Cauliflower Cheese – How prosaic is that!

The first of the new season caulflowers

I live on the ancient spice road, the very air is full of the smell of spices drying, and every neighbour’s wall is festooned with bundles of herbs and strings of peppers. So what the hell am I doing cooking something as prosaic as Cauliflower Cheese in 36 degrees of an August afternoon?

Basically, because I can! It is the last week of August and the first cauliflowers of the season have just appeared on the market stalls and after six months without a decent cauli I crave the texture of cauliflower and the tastiness of a good cheese sauce.

These early cauliflowers are still big enough to feed a family of four (or one Nick) but they are babies compared to the cream coloured monsters that will shortly be harvested and will squat beside menacing cabbages as big as a family hatchback on the market stalls. These cauli’s are dense with pure white flesh and a necklace of delicate green inner leaves just a few centimetres long – I use these too as they are pretty as well as tasty. They are full of goodness; and quickly boiled then drowned in a robust cheese sauce they are gorgeous.

Cauliflower cheese is way more than an accompaniment to a Sunday roast (although it will be on the menu most Sundays over the winter), right now it makes a great evening meal to enjoy as the sun goes down and the temperature drops and it hits the spot after a boiling hot day when you just fancy something lighter but tangy.

Izmir Tulum replaces Cheddar and Mustard Powder lifts and enriches

I make my cheese sauce with butter and Izmir Tulum (a strong cow’s milk cheese) in place of cheddar. I add 1 ½ tablespoons of plain flour to melted butter, whisking well and then gradually add 500ml of skimmed milk and a liberal teaspoon of English mustard powder to lift it. I whisk the sauce to get lightness into it and add as much cheese as the sauce will bear. I let it bubble away for five minutes, stirring all the time with a whisk, to let the flour cook through.

After quickly boiling the cauliflower for a few minutes I drain it well, and then let it air dry so it isn’t soggy and seeping water to dilute the sauce. Arrange in a shallow ovenproof dish (duh!) pour the sauce over, scatter some extra cheese and breadcrumbs on the top and bung it in a medium over for 15/20 minutes or until the top is crispy and the sauce bubbling.

Lashings of rich cheesy sauce

I serve this cauliflower cheese with generous slabs of fresh bread and butter for mopping up the last of the cheese sauce. Bim, the economy food store found everywhere in Turkey, sell a butter which is fantastic, it’s the closest taste to British butter I have found. I use it for everything that doesn’t use olive oil because I hate the taste of Turkish butter type (yes, that’s definitely nothing like butter) spreads.

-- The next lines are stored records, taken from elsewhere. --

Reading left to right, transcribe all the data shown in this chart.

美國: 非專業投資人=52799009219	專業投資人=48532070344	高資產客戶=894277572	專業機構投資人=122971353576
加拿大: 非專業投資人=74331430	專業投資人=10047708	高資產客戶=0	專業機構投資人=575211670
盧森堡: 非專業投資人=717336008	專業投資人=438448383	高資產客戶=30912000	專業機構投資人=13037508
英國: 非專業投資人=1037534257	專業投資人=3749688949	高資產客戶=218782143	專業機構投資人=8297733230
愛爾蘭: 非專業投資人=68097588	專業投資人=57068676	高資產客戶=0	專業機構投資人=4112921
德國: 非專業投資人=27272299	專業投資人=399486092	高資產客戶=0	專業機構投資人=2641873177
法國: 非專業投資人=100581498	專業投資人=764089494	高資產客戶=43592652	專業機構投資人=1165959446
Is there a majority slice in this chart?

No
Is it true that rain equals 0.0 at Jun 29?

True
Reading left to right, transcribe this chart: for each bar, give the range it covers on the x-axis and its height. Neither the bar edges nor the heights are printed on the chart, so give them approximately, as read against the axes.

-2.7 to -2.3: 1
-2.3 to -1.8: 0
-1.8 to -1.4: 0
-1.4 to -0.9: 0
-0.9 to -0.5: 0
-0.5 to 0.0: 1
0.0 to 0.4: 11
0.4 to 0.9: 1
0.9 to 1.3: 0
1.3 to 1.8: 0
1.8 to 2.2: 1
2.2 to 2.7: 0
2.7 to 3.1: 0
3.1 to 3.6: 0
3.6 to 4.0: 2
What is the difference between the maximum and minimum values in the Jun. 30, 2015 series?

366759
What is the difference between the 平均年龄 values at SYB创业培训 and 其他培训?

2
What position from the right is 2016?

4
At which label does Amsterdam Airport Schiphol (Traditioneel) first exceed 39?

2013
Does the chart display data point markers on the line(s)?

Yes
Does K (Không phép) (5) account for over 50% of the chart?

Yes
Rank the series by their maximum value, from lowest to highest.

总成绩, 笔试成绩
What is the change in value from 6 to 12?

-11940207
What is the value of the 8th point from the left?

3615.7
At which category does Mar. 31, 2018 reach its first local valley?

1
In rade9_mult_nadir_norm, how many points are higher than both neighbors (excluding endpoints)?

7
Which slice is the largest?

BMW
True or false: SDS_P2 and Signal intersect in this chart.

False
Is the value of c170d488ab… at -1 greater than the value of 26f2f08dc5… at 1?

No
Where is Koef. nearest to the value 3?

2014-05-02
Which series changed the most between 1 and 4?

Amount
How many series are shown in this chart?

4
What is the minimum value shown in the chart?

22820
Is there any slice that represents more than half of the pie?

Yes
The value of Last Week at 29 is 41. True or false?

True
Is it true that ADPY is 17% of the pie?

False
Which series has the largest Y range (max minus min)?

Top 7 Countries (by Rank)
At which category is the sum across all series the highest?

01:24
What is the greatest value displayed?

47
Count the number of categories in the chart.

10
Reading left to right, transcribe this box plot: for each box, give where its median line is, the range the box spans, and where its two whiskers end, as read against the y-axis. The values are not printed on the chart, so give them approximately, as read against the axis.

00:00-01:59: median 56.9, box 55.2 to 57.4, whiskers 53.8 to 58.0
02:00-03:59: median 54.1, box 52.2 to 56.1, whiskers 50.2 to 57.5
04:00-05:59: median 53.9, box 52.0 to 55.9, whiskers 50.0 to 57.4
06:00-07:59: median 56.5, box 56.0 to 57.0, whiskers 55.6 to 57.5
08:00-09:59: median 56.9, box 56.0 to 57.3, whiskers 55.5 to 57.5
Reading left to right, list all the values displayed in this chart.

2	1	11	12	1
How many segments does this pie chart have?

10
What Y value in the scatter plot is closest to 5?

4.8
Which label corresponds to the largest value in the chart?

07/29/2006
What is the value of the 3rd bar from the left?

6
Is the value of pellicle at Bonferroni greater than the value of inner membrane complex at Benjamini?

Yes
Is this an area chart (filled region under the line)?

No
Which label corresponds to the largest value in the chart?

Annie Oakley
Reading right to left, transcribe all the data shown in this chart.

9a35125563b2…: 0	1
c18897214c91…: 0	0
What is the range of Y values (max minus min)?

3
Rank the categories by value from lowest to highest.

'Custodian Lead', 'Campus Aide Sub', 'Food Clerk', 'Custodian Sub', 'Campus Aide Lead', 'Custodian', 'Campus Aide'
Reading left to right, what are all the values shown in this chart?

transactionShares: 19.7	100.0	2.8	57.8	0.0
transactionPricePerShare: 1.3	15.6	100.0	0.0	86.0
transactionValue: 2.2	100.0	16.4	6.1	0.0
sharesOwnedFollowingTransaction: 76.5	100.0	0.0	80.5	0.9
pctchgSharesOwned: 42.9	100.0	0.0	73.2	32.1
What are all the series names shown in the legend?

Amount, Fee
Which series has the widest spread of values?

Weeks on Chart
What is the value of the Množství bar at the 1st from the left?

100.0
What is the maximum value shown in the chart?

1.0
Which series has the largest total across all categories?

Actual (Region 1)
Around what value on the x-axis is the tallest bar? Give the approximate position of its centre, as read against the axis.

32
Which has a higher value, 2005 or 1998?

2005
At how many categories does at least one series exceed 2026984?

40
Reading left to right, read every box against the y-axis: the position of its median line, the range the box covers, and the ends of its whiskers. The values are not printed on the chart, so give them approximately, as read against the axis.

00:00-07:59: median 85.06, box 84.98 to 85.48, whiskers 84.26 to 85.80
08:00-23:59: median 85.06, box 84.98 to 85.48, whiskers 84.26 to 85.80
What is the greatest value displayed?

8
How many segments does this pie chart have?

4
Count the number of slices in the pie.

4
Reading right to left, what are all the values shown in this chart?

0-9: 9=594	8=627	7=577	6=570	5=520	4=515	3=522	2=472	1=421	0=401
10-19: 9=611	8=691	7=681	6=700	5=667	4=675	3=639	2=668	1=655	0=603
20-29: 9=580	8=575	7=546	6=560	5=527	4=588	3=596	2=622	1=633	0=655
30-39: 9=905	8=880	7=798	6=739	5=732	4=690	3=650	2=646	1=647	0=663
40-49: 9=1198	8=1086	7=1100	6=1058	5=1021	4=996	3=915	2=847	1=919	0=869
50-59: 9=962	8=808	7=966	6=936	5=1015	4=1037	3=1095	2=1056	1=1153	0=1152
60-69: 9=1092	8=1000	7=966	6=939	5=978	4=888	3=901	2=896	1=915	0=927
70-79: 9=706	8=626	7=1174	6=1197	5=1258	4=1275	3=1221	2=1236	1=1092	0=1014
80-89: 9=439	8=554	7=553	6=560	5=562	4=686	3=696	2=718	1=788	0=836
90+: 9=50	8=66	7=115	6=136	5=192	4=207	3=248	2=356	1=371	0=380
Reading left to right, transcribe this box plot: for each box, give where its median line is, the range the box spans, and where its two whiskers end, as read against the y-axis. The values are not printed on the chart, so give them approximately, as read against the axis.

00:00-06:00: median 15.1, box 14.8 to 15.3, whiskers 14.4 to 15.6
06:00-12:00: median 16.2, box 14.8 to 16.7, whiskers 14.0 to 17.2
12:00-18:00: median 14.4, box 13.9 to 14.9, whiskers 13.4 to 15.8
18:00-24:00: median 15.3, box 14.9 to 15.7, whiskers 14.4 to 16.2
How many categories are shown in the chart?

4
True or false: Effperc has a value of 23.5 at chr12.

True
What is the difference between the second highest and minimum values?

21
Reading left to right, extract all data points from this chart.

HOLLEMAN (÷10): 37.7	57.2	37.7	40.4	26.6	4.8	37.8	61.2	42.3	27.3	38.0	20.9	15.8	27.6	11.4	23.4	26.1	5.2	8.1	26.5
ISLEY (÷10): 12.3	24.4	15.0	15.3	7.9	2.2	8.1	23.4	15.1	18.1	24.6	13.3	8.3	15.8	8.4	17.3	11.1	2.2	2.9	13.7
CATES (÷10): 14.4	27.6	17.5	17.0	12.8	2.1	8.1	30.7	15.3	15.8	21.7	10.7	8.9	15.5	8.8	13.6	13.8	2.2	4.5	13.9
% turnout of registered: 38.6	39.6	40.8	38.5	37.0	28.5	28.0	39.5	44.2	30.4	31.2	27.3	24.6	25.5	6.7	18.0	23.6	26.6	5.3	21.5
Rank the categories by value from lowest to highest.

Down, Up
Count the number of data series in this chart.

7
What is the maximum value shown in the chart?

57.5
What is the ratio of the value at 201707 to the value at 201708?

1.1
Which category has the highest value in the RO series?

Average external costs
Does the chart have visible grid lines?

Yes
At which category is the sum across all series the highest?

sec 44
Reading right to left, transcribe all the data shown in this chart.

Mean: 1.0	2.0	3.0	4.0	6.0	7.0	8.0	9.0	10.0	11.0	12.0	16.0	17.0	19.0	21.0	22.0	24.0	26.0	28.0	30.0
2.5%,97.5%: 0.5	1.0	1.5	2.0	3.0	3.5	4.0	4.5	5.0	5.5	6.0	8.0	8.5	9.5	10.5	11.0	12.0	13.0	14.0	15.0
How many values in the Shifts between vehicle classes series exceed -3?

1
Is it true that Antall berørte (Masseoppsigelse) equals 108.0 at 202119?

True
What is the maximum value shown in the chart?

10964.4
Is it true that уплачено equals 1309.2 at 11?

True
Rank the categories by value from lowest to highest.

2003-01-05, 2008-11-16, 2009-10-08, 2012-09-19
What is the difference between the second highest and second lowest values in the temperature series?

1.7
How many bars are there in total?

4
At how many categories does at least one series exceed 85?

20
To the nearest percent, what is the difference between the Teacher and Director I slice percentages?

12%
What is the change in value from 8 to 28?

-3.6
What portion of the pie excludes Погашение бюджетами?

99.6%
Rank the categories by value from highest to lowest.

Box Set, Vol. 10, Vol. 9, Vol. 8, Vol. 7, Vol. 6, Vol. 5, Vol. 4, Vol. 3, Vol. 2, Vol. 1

For variations on a theme, if I’m feeling generous, and I have some, I may crumble crispy bacon on the top of the cauliflower cheese along with the breadcrumbs, and if I fancy a little more spice I may chop up some heavily paprika’d sujuc sausages from the village market, fry them quickly and then mix them and their cooking juices into the cheese sauce at the last minute.

Ready to eat

Tomorrow’s menu is Garlic Roast Chicken, Sweet Roast Peppers with Basil and Rich Potato Salad with Quail’s Eggs. This is of course unless I get sidetracked by going snorkelling or reading in the pool!